Abstract Brain neurons exhibit far more sophisticated and powerful information‐processing capabilities than the simple integrators commonly modeled in neuromorphic computing. A biological neuron can in fact efficiently perform Boolean algebra, including linear nonseparable operations. Traditional logic circuits require more than a dozen transistors combined as NOT, AND, and OR gates to implement XOR. Lacking biological competency, artificial neural networks require multilayered solutions to exercise XOR operation. Here, it is shown that a single‐transistor neuron, harnessing the intrinsic ambipolarity of graphene and ionic filamentary dynamics, can enable in situ reconfigurable multiple Boolean operations from linear separable to linear nonseparable in an ultra‐compact design. By leveraging the spatiotemporal integration of inputs, bio‐realistic spiking‐dependent Boolean computation is fully realized, rivaling the efficiency of a human brain.
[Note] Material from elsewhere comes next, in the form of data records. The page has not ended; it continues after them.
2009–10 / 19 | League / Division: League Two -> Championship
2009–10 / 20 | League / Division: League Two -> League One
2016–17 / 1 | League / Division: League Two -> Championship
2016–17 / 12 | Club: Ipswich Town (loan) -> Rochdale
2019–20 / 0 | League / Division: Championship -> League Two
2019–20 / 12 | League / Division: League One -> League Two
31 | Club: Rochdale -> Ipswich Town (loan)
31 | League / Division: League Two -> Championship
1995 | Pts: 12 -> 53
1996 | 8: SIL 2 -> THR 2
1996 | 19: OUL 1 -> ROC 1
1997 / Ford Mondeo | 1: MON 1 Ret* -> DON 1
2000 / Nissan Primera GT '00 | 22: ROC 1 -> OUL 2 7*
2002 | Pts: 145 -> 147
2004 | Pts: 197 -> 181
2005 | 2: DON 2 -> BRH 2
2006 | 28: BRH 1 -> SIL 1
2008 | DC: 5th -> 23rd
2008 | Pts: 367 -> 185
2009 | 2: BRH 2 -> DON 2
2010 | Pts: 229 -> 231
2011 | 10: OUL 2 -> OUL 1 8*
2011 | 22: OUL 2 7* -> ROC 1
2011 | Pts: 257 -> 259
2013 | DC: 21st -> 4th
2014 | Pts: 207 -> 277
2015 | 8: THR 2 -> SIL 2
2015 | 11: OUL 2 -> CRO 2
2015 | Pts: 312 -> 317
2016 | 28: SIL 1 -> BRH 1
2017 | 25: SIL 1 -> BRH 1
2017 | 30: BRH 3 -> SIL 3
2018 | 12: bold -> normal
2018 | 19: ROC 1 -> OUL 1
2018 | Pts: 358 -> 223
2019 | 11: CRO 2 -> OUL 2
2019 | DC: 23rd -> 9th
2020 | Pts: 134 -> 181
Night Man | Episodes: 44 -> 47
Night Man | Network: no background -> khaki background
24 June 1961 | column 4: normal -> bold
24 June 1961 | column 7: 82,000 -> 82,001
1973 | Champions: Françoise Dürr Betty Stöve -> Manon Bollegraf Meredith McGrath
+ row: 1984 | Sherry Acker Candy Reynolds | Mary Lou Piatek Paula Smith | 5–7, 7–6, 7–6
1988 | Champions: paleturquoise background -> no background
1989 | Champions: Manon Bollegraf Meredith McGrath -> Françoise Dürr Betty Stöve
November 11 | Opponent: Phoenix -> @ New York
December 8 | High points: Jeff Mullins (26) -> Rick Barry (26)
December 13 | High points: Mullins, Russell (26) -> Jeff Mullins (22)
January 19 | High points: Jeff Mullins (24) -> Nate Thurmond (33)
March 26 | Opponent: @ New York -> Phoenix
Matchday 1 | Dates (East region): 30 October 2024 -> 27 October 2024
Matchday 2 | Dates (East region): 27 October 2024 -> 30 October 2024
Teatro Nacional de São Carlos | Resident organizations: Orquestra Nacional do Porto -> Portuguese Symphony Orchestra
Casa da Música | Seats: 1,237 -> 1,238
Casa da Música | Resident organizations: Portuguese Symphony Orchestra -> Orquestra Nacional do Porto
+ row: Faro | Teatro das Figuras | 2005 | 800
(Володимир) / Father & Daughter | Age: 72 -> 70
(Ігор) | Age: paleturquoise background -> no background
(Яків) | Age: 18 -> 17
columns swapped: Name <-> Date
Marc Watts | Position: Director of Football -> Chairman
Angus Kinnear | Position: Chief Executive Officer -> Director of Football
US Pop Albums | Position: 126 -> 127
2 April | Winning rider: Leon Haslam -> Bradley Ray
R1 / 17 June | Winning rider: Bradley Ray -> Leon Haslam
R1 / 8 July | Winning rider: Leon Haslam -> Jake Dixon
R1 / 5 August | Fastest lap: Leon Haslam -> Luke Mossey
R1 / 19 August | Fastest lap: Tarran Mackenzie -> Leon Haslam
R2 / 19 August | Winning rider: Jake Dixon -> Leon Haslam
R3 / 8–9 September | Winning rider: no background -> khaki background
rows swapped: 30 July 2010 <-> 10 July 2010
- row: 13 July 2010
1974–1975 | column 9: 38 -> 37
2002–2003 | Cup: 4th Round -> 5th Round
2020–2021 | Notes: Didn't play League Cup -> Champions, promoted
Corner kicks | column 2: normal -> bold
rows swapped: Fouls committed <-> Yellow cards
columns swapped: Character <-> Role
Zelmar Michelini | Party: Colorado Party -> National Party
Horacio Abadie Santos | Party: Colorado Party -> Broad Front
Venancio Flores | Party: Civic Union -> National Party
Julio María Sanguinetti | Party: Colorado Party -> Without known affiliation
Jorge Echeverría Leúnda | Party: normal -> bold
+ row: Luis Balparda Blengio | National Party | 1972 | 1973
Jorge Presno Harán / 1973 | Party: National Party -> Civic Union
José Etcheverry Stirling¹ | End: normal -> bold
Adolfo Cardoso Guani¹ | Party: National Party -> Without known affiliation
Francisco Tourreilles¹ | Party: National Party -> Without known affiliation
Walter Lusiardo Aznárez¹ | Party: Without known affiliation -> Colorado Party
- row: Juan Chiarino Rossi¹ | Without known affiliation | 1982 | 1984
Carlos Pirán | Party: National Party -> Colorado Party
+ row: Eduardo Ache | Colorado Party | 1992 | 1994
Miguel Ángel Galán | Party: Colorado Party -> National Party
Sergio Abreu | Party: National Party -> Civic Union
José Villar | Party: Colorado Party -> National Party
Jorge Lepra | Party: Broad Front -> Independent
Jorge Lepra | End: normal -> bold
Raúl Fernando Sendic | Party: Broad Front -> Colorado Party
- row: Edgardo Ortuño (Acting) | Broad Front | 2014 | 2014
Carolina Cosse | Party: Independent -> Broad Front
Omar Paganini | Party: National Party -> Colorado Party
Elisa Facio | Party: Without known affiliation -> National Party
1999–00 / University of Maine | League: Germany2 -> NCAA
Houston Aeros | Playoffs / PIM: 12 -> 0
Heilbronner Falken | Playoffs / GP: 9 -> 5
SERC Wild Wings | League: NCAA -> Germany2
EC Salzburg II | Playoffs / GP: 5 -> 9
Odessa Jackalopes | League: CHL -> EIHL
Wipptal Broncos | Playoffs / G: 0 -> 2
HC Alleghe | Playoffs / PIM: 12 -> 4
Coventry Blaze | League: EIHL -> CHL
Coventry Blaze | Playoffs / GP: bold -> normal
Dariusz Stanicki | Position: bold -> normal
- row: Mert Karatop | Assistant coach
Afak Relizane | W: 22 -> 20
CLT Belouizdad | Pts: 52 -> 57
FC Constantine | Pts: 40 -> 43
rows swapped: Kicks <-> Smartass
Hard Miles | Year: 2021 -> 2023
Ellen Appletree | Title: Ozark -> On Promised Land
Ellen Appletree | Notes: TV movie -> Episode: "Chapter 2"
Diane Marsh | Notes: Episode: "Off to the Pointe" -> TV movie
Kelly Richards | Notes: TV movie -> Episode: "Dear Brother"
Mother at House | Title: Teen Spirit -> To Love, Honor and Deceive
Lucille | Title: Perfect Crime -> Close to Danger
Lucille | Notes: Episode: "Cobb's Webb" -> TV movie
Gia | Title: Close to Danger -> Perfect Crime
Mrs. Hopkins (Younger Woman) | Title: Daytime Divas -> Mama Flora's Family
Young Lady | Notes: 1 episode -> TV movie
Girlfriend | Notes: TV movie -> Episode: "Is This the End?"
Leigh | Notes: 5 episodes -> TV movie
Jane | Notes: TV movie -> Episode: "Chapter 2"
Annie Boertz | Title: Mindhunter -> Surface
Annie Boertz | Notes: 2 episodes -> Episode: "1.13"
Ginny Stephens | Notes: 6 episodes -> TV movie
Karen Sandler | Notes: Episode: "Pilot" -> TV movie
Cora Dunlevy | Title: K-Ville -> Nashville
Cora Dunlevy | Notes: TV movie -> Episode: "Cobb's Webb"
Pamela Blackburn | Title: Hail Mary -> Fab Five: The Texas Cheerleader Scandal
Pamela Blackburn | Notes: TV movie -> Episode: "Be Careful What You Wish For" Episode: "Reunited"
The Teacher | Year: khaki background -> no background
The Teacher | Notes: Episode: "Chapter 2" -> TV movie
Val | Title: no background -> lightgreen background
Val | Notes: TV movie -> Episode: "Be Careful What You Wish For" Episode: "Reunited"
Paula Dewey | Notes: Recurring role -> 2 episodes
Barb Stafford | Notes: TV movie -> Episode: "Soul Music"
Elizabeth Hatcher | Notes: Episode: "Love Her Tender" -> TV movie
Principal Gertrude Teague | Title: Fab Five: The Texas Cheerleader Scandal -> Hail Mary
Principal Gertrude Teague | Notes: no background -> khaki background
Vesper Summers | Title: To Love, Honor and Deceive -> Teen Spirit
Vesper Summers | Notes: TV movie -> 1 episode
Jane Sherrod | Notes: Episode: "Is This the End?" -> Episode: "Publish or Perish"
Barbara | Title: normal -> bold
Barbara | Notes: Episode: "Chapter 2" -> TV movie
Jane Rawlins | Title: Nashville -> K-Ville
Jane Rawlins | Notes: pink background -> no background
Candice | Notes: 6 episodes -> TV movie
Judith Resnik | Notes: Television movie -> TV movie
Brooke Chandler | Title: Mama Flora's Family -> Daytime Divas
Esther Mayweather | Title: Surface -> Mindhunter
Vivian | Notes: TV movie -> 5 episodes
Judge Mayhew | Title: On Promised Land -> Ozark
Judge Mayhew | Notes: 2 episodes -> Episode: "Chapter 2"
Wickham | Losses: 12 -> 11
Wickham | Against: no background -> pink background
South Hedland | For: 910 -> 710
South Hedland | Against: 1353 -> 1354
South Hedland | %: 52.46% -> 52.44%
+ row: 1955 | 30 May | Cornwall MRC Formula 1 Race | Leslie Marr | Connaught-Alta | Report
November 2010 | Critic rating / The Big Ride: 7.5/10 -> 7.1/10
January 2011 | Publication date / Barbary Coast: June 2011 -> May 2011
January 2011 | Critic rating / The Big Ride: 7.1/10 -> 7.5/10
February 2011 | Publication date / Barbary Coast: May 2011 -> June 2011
Furthermore, a soft‐XOR‐based neural network via algorithm‐hardware co‐design, showcasing substantial performance improvement, is demonstrated. These results demonstrate how the artificial neuron, in the ultra‐compact form of a single transistor, may function as a powerful platform for Boolean operations. These findings are anticipated to be a starting point for implementing more sophisticated computations at the individual transistor neuron level, leading to super‐scalable neural networks for resource‐efficient brain‐inspired information processing.